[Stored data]
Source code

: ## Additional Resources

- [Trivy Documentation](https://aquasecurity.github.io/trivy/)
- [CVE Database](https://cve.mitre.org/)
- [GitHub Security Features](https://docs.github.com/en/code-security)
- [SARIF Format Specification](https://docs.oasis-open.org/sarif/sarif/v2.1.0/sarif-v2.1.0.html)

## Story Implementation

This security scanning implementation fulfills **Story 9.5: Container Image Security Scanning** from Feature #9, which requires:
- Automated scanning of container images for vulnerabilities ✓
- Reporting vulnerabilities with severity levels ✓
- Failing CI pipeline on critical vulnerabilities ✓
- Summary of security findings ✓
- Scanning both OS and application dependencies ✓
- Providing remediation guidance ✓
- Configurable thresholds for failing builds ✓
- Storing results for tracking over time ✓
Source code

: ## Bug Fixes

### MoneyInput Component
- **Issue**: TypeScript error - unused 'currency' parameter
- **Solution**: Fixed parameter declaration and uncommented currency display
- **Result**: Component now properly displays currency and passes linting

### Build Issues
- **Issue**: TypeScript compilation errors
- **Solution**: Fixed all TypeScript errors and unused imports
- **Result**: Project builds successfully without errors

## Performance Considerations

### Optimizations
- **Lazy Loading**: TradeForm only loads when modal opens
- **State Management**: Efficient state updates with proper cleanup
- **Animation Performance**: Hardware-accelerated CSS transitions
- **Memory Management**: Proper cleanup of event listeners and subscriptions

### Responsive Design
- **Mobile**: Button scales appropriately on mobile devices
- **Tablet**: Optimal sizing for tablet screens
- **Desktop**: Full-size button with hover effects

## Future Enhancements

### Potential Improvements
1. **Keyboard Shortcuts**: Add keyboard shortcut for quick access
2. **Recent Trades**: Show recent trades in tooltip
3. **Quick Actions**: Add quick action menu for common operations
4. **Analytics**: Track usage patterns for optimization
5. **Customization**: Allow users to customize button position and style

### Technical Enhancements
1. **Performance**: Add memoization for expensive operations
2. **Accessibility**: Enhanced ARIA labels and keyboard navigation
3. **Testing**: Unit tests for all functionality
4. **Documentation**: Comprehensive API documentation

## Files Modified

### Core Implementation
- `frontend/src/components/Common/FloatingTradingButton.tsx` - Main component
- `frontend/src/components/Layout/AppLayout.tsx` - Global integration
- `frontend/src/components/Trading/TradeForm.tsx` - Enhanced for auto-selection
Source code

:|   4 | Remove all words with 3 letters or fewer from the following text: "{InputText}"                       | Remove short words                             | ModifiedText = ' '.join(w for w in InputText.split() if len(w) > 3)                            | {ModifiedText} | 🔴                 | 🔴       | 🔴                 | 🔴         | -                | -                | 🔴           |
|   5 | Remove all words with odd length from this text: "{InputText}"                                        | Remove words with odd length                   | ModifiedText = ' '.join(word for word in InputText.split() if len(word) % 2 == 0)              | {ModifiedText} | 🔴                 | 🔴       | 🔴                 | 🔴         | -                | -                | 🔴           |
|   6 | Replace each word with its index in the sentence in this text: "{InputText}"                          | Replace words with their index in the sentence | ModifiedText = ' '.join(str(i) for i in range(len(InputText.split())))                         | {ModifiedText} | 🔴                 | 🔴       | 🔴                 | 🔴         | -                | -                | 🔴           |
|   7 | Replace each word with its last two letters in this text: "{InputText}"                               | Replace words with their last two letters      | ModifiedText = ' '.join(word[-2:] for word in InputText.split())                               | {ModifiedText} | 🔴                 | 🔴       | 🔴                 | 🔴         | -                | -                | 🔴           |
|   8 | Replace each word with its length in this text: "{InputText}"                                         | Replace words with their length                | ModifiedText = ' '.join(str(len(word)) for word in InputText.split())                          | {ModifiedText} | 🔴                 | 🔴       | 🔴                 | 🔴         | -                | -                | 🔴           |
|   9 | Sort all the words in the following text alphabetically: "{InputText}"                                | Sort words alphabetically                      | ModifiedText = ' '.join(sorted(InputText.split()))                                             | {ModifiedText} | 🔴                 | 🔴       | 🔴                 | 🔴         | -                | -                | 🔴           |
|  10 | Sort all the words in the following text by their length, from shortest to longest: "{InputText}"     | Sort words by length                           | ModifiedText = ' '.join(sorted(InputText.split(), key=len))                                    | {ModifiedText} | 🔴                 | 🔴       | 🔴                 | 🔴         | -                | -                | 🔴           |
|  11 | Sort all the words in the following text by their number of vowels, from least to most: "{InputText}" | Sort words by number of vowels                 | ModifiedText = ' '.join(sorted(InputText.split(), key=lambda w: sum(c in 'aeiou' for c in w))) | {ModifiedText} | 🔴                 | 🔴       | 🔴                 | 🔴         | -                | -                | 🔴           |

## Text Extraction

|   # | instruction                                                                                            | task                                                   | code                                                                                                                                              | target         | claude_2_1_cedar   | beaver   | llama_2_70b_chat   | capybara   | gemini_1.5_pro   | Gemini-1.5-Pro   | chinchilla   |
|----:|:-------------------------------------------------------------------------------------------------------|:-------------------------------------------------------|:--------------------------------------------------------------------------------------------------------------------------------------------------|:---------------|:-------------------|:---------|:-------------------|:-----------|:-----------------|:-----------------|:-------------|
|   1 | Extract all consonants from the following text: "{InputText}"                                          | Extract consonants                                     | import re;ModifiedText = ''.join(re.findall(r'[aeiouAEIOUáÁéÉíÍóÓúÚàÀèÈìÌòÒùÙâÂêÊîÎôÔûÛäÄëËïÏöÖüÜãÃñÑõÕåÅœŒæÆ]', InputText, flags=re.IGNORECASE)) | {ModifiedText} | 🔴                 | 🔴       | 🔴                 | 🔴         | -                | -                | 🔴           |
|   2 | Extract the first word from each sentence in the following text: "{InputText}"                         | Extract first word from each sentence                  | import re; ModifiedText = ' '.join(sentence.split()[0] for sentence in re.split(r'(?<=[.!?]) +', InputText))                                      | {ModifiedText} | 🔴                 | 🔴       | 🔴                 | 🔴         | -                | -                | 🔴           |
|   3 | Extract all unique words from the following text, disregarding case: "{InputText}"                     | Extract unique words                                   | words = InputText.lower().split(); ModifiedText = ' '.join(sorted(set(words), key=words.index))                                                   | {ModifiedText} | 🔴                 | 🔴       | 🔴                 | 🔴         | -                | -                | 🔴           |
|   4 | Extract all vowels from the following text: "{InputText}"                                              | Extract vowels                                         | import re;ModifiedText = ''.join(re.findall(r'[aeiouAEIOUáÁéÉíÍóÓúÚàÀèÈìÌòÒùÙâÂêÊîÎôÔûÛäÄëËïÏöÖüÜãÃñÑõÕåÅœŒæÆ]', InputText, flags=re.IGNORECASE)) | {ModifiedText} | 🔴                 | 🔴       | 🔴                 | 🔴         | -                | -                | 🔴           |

:: WHAT YOU HAVE TO DO ::
Among the entries above, which lines include "components"? List them all.

:: ANSWER TO THIS PROBLEM ::
- `frontend/src/components/Common/FloatingTradingButton.tsx` - Main component
- `frontend/src/components/Layout/AppLayout.tsx` - Global integration
- `frontend/src/components/Trading/TradeForm.tsx` - Enhanced for auto-selection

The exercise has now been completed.